>> BEGIN Extract to read

Tl;Dr: Save Reddit technical expertise before it's lost to the sands of time and corporate shutdown.

Just wanted to get a discussion started on what would be, in my opinion, the greatest loss that we, as a society, would experience with the loss of Reddit. Proposed solutions welcome. And please don't take this as me supporting Reddit in any way shape or form.

For years Reddit acted as the Internet's foremost discussion board. As part of that it became host to a slew of subreddits which house niche information and technical expertise. I can't tell you how often I've struggled to find a solution to a particular problem only to stumble across it on a years old reddit thread.

That information is, frankly, invaluable. Reddit may not be tailored to providing technical advice akin to the likes of stack overflow but, nevertheless, it is home to some of the hardest to find answers. If Reddit was to disappear tomorrow, so would that information.

>> END Extract to read
>> BEGIN Entries

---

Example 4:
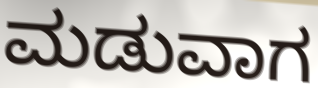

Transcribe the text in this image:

ಮಡುವಾಗ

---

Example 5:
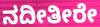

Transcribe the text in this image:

ನದೀತೀರೇ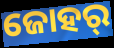
ଜୋହର୍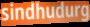
sindhudurgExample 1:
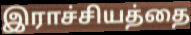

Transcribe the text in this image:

இராச்சியத்தை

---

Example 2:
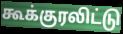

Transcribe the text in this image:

கூக்குரலிட்டு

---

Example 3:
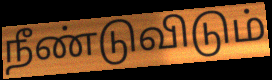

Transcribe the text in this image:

நீண்டுவிடும்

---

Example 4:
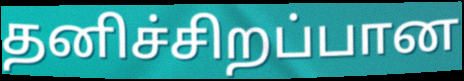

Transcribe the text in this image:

தனிச்சிறப்பான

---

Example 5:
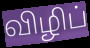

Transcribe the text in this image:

விழிப்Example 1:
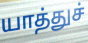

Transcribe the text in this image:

யாத்துச்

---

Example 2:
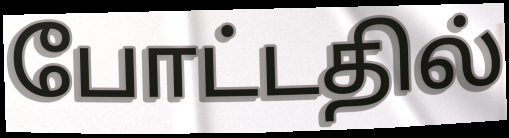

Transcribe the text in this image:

போட்டதில்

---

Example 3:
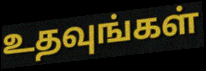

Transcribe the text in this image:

உதவுங்கள்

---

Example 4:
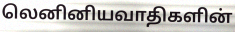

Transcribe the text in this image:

லெனினியவாதிகளின்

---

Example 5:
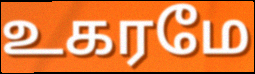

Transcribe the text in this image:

உகரமே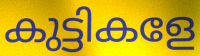
കുട്ടികളേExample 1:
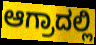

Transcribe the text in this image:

ಆಗ್ರಾದಲ್ಲಿ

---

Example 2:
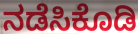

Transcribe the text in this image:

ನಡೆಸಿಕೊಡಿ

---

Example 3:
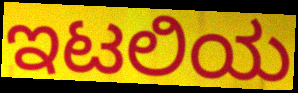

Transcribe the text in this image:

ಇಟಲಿಯ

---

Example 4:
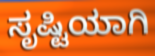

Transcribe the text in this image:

ಸೃಷ್ಟಿಯಾಗಿ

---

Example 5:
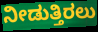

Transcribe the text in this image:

ನೀಡುತ್ತಿರಲುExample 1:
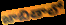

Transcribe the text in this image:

జాబితాలో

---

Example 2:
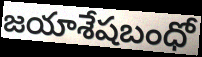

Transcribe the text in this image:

జయాశేషబంధో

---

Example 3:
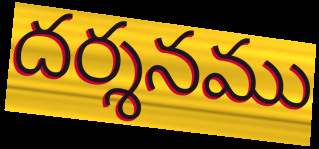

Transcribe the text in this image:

దర్శనము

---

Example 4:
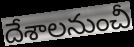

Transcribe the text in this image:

దేశాలనుంచీ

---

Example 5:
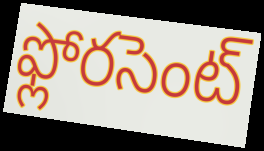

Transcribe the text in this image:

ఫ్లోరసెంట్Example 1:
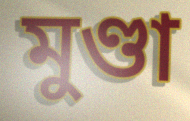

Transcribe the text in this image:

মুণ্ডা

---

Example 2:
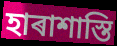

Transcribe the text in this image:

হাৰাশাস্তি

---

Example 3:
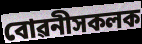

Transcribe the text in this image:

বোৱনীসকলক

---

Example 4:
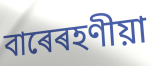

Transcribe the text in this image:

বাৰেৰহণীয়া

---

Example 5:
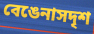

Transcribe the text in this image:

বেঙেনাসদৃশ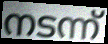
നടന്ന്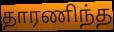
தாரணிந்த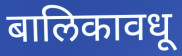
बालिकावधू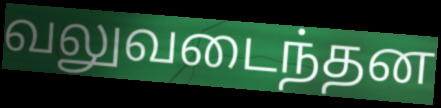
வலுவடைந்தனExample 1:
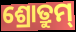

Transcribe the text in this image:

ଶ୍ରୋତ୍ରୁମ୍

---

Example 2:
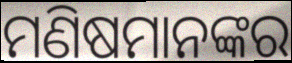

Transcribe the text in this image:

ମଣିଷମାନଙ୍କର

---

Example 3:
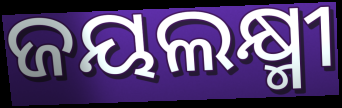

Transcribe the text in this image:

ଜୟଲକ୍ଷ୍ମୀ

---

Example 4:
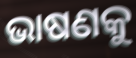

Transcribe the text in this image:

ଭାଷଣକୁ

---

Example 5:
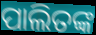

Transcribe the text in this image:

ପାଲିତଙ୍କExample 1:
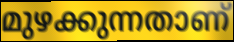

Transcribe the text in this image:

മുഴക്കുന്നതാണ്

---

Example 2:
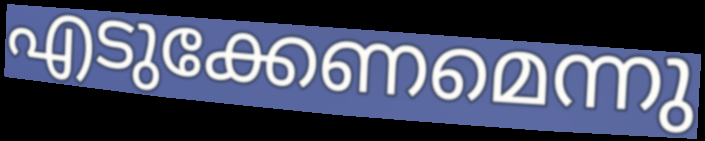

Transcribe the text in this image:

എടുക്കേണമെന്നു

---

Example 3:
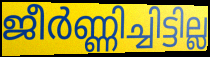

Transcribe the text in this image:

ജീർണ്ണിച്ചിട്ടില്ല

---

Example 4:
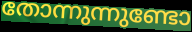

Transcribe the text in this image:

തോന്നുന്നുണ്ടോ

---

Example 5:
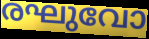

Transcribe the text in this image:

രഘുവോ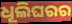
ଧୂଲିଘରର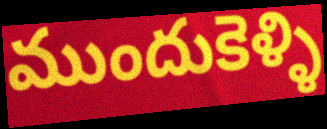
ముందుకెళ్ళి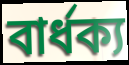
বার্ধক্য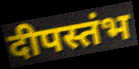
दीपस्तंभ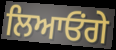
ਲਿਆਓਂਗੇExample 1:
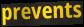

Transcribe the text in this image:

prevents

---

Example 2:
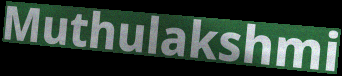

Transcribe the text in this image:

Muthulakshmi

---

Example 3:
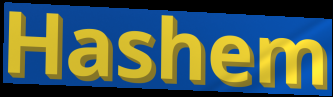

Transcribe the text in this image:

Hashem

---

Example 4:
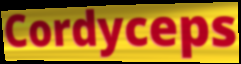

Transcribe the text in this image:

Cordyceps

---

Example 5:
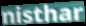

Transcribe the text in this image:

nisthar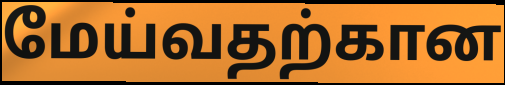
மேய்வதற்கானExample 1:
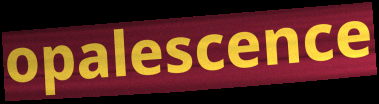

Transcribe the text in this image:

opalescence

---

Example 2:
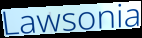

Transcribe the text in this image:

Lawsonia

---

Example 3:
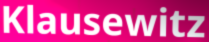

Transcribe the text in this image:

Klausewitz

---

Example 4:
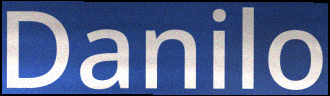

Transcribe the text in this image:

Danilo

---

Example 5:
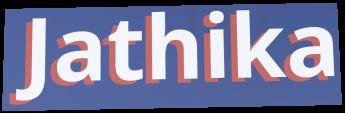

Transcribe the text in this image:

JathikaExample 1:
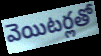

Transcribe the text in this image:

వెయిటర్లతో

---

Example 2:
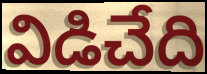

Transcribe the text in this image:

విడిచేది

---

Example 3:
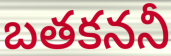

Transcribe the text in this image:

బతకననీ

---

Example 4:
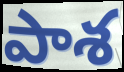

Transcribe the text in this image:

పాశ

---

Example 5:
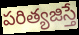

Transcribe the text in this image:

పరిత్యజిస్తేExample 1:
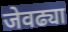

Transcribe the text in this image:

जेवढ्या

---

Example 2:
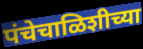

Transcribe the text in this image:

पंचेचाळिशीच्या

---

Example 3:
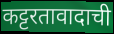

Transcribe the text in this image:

कट्टरतावादाची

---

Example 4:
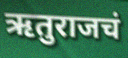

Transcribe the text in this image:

ऋतुराजचं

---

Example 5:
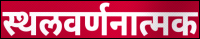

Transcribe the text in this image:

स्थलवर्णनात्मक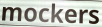
mockersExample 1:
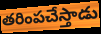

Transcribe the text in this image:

తరింపచేస్తాడు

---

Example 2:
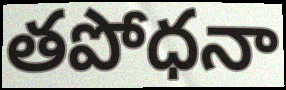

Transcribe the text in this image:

తపోధనా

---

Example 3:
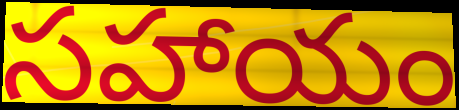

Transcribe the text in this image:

సహాయం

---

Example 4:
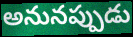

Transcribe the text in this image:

అనునప్పుడు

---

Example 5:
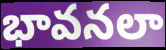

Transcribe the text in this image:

భావనలాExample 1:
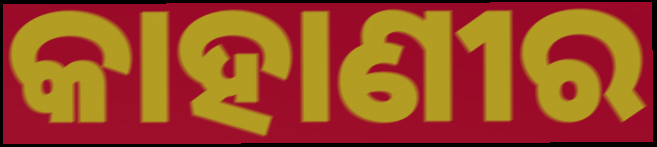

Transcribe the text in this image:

କାହାଣୀର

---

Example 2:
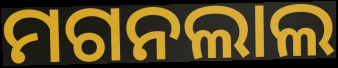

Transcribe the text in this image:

ମଗନଲାଲ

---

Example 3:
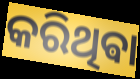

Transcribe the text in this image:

କରିଥିଵା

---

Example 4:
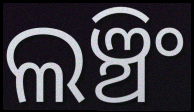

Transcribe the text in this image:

ଲଞ୍ଚିଂ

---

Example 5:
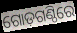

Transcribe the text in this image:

ଗୋଡ଼ଗଣ୍ଠିରେ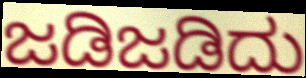
ಜಡಿಜಡಿದುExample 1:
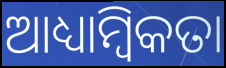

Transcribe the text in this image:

ଆଧ୍ୟାମ୍ବିକତା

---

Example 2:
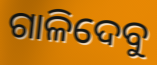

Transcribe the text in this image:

ଗାଳିଦେବୁ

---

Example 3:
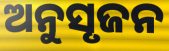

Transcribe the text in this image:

ଅନୁସୃଜନ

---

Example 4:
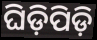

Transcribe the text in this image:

ଘିଡ଼ିପିଡ଼ି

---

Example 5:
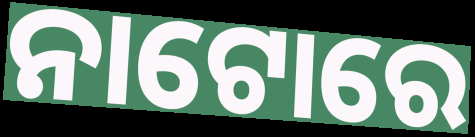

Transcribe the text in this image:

ନାଟୋରେ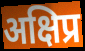
अक्षिप्र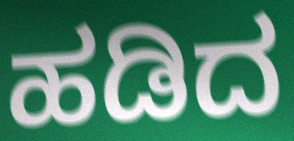
ಹಡಿದ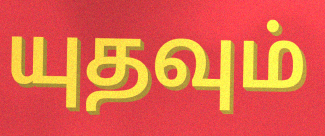
யுதவும்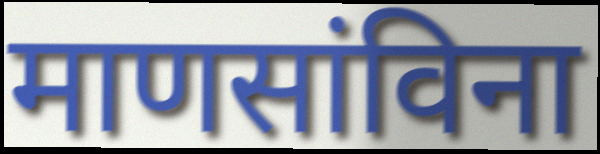
माणसांविनाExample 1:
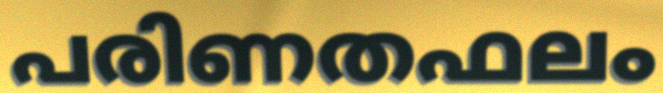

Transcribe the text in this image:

പരിണതഫലം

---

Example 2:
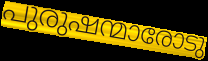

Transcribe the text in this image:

പുരുഷന്മാരോടു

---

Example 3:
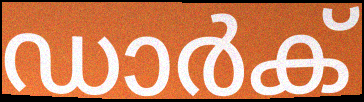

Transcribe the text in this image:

ഡാർക്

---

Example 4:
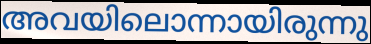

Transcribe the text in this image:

അവയിലൊന്നായിരുന്നു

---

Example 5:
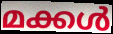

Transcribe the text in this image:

മക്കൾ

>> END Entries

**Description of the task**
In the post about saving Reddit's technical expertise, list every sentence of the paragraph that opens with "That information is, frankly, invaluable." None of this data is needed.

**Finished exercise**
1. That information is, frankly, invaluable.
2. Reddit may not be tailored to providing technical advice akin to the likes of stack overflow but, nevertheless, it is home to some of the hardest to find answers.
3. If Reddit was to disappear tomorrow, so would that information.